[Collection entries]
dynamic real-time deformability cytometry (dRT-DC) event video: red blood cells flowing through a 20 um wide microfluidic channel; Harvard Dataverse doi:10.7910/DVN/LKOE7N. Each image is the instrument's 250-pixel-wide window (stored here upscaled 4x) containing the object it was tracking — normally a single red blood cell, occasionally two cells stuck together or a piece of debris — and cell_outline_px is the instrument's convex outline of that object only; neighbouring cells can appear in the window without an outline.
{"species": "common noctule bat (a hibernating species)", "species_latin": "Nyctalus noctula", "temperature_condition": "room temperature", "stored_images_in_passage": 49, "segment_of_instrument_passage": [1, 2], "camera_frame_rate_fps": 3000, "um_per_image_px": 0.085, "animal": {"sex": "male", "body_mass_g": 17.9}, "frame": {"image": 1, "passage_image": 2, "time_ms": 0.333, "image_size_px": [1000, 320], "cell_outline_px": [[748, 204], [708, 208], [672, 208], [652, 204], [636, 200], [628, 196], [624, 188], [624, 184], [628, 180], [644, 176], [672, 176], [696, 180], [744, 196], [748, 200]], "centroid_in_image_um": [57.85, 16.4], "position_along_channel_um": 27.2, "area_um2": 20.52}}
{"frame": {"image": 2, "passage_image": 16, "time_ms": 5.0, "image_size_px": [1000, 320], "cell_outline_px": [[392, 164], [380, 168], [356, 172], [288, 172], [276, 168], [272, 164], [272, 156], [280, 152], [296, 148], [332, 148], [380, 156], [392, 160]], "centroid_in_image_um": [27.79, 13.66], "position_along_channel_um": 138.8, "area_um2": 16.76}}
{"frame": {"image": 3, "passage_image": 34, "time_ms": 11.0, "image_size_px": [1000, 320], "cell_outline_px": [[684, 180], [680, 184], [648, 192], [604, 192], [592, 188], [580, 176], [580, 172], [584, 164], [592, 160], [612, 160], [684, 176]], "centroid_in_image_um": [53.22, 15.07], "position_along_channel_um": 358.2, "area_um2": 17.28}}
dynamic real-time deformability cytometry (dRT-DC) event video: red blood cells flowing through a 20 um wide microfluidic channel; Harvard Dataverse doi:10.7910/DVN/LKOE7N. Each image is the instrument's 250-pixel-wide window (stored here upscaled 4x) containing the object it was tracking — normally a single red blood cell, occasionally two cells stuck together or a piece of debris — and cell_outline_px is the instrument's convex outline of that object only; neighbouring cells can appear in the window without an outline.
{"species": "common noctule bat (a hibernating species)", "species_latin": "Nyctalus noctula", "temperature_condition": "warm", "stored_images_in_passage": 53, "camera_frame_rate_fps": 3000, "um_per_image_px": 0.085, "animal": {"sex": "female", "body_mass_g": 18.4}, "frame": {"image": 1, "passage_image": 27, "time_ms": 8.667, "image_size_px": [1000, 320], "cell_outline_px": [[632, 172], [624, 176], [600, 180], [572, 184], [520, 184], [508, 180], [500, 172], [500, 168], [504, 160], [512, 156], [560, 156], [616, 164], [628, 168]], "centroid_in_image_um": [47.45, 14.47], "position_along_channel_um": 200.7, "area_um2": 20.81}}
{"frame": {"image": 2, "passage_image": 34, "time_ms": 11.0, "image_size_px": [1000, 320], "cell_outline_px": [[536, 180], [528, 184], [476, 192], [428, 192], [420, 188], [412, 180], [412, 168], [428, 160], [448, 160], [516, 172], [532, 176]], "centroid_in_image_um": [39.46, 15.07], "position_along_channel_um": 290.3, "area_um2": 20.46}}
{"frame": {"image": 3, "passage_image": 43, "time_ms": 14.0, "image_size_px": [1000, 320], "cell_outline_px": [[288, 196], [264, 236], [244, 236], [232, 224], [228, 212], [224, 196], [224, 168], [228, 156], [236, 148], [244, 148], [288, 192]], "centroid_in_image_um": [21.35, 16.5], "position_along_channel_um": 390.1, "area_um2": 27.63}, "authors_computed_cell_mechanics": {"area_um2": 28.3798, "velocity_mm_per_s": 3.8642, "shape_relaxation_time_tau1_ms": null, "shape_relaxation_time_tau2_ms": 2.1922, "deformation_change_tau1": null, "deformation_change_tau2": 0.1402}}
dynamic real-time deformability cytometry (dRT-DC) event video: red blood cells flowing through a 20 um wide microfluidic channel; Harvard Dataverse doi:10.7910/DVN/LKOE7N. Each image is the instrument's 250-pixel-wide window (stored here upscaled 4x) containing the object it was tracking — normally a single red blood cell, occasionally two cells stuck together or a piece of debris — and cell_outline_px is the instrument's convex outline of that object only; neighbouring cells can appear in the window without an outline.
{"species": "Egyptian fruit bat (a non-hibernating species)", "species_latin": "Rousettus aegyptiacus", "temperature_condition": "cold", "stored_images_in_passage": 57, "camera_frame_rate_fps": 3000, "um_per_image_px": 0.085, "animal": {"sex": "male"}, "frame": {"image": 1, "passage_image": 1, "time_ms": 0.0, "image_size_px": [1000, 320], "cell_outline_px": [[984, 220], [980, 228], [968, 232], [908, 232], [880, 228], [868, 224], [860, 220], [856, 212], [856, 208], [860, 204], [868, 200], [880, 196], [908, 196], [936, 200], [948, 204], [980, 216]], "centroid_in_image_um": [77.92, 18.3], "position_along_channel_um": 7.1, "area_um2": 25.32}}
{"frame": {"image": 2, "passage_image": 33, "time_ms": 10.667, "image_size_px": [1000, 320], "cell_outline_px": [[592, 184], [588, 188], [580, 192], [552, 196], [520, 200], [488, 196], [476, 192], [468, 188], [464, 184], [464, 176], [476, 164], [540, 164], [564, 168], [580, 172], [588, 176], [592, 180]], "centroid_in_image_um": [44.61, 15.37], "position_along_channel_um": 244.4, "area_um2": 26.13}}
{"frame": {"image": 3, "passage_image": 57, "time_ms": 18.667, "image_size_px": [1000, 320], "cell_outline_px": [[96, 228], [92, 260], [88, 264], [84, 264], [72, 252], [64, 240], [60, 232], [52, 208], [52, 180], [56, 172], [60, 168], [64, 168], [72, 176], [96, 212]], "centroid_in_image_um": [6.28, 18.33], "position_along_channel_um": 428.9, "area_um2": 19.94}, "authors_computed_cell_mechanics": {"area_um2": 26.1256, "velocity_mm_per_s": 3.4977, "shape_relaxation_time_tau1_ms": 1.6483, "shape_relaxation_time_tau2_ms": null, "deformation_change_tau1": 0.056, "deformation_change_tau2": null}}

Written exercise
What is needed here is an exact reproduction of all the entries.

Answer to this exercise
dynamic real-time deformability cytometry (dRT-DC) event video: red blood cells flowing through a 20 um wide microfluidic channel; Harvard Dataverse doi:10.7910/DVN/LKOE7N. Each image is the instrument's 250-pixel-wide window (stored here upscaled 4x) containing the object it was tracking — normally a single red blood cell, occasionally two cells stuck together or a piece of debris — and cell_outline_px is the instrument's convex outline of that object only; neighbouring cells can appear in the window without an outline.
{"species": "common noctule bat (a hibernating species)", "species_latin": "Nyctalus noctula", "temperature_condition": "room temperature", "stored_images_in_passage": 49, "segment_of_instrument_passage": [1, 2], "camera_frame_rate_fps": 3000, "um_per_image_px": 0.085, "animal": {"sex": "male", "body_mass_g": 17.9}, "frame": {"image": 1, "passage_image": 2, "time_ms": 0.333, "image_size_px": [1000, 320], "cell_outline_px": [[748, 204], [708, 208], [672, 208], [652, 204], [636, 200], [628, 196], [624, 188], [624, 184], [628, 180], [644, 176], [672, 176], [696, 180], [744, 196], [748, 200]], "centroid_in_image_um": [57.85, 16.4], "position_along_channel_um": 27.2, "area_um2": 20.52}}
{"frame": {"image": 2, "passage_image": 16, "time_ms": 5.0, "image_size_px": [1000, 320], "cell_outline_px": [[392, 164], [380, 168], [356, 172], [288, 172], [276, 168], [272, 164], [272, 156], [280, 152], [296, 148], [332, 148], [380, 156], [392, 160]], "centroid_in_image_um": [27.79, 13.66], "position_along_channel_um": 138.8, "area_um2": 16.76}}
{"frame": {"image": 3, "passage_image": 34, "time_ms": 11.0, "image_size_px": [1000, 320], "cell_outline_px": [[684, 180], [680, 184], [648, 192], [604, 192], [592, 188], [580, 176], [580, 172], [584, 164], [592, 160], [612, 160], [684, 176]], "centroid_in_image_um": [53.22, 15.07], "position_along_channel_um": 358.2, "area_um2": 17.28}}
dynamic real-time deformability cytometry (dRT-DC) event video: red blood cells flowing through a 20 um wide microfluidic channel; Harvard Dataverse doi:10.7910/DVN/LKOE7N. Each image is the instrument's 250-pixel-wide window (stored here upscaled 4x) containing the object it was tracking — normally a single red blood cell, occasionally two cells stuck together or a piece of debris — and cell_outline_px is the instrument's convex outline of that object only; neighbouring cells can appear in the window without an outline.
{"species": "common noctule bat (a hibernating species)", "species_latin": "Nyctalus noctula", "temperature_condition": "warm", "stored_images_in_passage": 53, "camera_frame_rate_fps": 3000, "um_per_image_px": 0.085, "animal": {"sex": "female", "body_mass_g": 18.4}, "frame": {"image": 1, "passage_image": 27, "time_ms": 8.667, "image_size_px": [1000, 320], "cell_outline_px": [[632, 172], [624, 176], [600, 180], [572, 184], [520, 184], [508, 180], [500, 172], [500, 168], [504, 160], [512, 156], [560, 156], [616, 164], [628, 168]], "centroid_in_image_um": [47.45, 14.47], "position_along_channel_um": 200.7, "area_um2": 20.81}}
{"frame": {"image": 2, "passage_image": 34, "time_ms": 11.0, "image_size_px": [1000, 320], "cell_outline_px": [[536, 180], [528, 184], [476, 192], [428, 192], [420, 188], [412, 180], [412, 168], [428, 160], [448, 160], [516, 172], [532, 176]], "centroid_in_image_um": [39.46, 15.07], "position_along_channel_um": 290.3, "area_um2": 20.46}}
{"frame": {"image": 3, "passage_image": 43, "time_ms": 14.0, "image_size_px": [1000, 320], "cell_outline_px": [[288, 196], [264, 236], [244, 236], [232, 224], [228, 212], [224, 196], [224, 168], [228, 156], [236, 148], [244, 148], [288, 192]], "centroid_in_image_um": [21.35, 16.5], "position_along_channel_um": 390.1, "area_um2": 27.63}, "authors_computed_cell_mechanics": {"area_um2": 28.3798, "velocity_mm_per_s": 3.8642, "shape_relaxation_time_tau1_ms": null, "shape_relaxation_time_tau2_ms": 2.1922, "deformation_change_tau1": null, "deformation_change_tau2": 0.1402}}
dynamic real-time deformability cytometry (dRT-DC) event video: red blood cells flowing through a 20 um wide microfluidic channel; Harvard Dataverse doi:10.7910/DVN/LKOE7N. Each image is the instrument's 250-pixel-wide window (stored here upscaled 4x) containing the object it was tracking — normally a single red blood cell, occasionally two cells stuck together or a piece of debris — and cell_outline_px is the instrument's convex outline of that object only; neighbouring cells can appear in the window without an outline.
{"species": "Egyptian fruit bat (a non-hibernating species)", "species_latin": "Rousettus aegyptiacus", "temperature_condition": "cold", "stored_images_in_passage": 57, "camera_frame_rate_fps": 3000, "um_per_image_px": 0.085, "animal": {"sex": "male"}, "frame": {"image": 1, "passage_image": 1, "time_ms": 0.0, "image_size_px": [1000, 320], "cell_outline_px": [[984, 220], [980, 228], [968, 232], [908, 232], [880, 228], [868, 224], [860, 220], [856, 212], [856, 208], [860, 204], [868, 200], [880, 196], [908, 196], [936, 200], [948, 204], [980, 216]], "centroid_in_image_um": [77.92, 18.3], "position_along_channel_um": 7.1, "area_um2": 25.32}}
{"frame": {"image": 2, "passage_image": 33, "time_ms": 10.667, "image_size_px": [1000, 320], "cell_outline_px": [[592, 184], [588, 188], [580, 192], [552, 196], [520, 200], [488, 196], [476, 192], [468, 188], [464, 184], [464, 176], [476, 164], [540, 164], [564, 168], [580, 172], [588, 176], [592, 180]], "centroid_in_image_um": [44.61, 15.37], "position_along_channel_um": 244.4, "area_um2": 26.13}}
{"frame": {"image": 3, "passage_image": 57, "time_ms": 18.667, "image_size_px": [1000, 320], "cell_outline_px": [[96, 228], [92, 260], [88, 264], [84, 264], [72, 252], [64, 240], [60, 232], [52, 208], [52, 180], [56, 172], [60, 168], [64, 168], [72, 176], [96, 212]], "centroid_in_image_um": [6.28, 18.33], "position_along_channel_um": 428.9, "area_um2": 19.94}, "authors_computed_cell_mechanics": {"area_um2": 26.1256, "velocity_mm_per_s": 3.4977, "shape_relaxation_time_tau1_ms": 1.6483, "shape_relaxation_time_tau2_ms": null, "deformation_change_tau1": 0.056, "deformation_change_tau2": null}}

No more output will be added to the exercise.